1933: Former U.S. President Franklin D. Roosevelt created the Civilian Conservation Corps on this day in 1933, as one of his many projects to save the country from the Great Depression as part of the New Deal. The organization was federally funded and gave more than 3 million American men jobs in the environment sector between 1933 and 1942. Employees partook in all kinds of physical labor from planting trees to fighting forest fires to building wildlife refuges.
1945: The American Third Army liberated the Buchenwald Concentration Camp near Weimar, Germany, during World War II. The camp is considered second only to Auschwitz for its treatment and atrocities against its prisoners. The remains of the camp, including its inmates, were supposed to be blown up by camp officials before the Allies reached the site. However, the officials fled the scene out of fear of capture by the Allies and the inmates survived.
Among the prisoners who were rescued by Allied troops was Elie Wiesel, who wrote a book on his Holocaust experiences and received the Nobel Peace Prize in 1986.
1921: Iowa was the first state to impose a cigarette tax.

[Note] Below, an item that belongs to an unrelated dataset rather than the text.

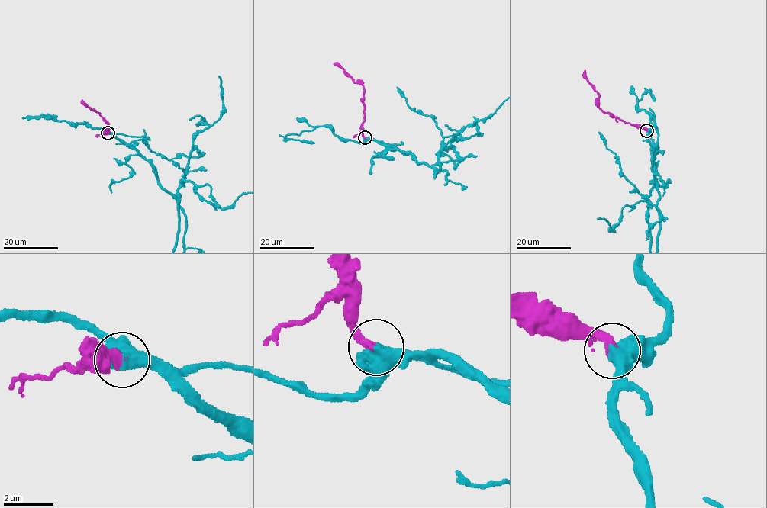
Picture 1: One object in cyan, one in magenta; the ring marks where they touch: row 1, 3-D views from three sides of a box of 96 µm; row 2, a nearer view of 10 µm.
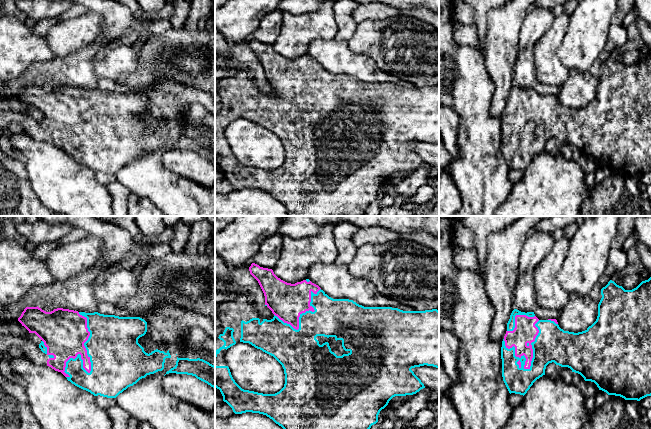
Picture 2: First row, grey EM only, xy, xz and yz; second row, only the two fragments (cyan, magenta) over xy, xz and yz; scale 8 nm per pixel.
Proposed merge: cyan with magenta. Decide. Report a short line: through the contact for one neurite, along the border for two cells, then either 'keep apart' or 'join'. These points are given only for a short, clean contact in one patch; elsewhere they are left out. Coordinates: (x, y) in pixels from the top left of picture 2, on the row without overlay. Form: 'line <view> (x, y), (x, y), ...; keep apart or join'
join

Though an excise tax had been initiated by the federal government, no states ratified a tobacco tax in addition to the federal tax until Iowa in 1921. By 1950, 40 other states and Washington D.C. had also enacted taxes on cigarette sales.
1945: Franklin D. Roosevelt passed away after four unprecedented terms in office. Roosevelt complained of a pain in the back of his head and immediately collapsed unconscious. He later died of a cerebral brain hemorrhage in his Warm Springs, Ga. home while his portrait was being painted. Former First Lady Eleanor Roosevelt was in Washington, D.C. when she received the news that her husband had fainted and was not able to reach home before he died. Roosevelt's death left Vice President Harry S. Truman in charge of the U.S. when it was still in the middle of the Second World War.
1861: The American Civil War began. The Confederate army fired its first shots to start the war in South Carolina. Southern delegates had discussed seceding from the union over the issue of abolishing slavery. It went through with the secession when Republican President Abraham Lincoln was elected in November 1860. South Carolina was the first state to secede from the Union and was followed by five more states -- Mississippi, Alabama, Florida, Georgia and Louisiana.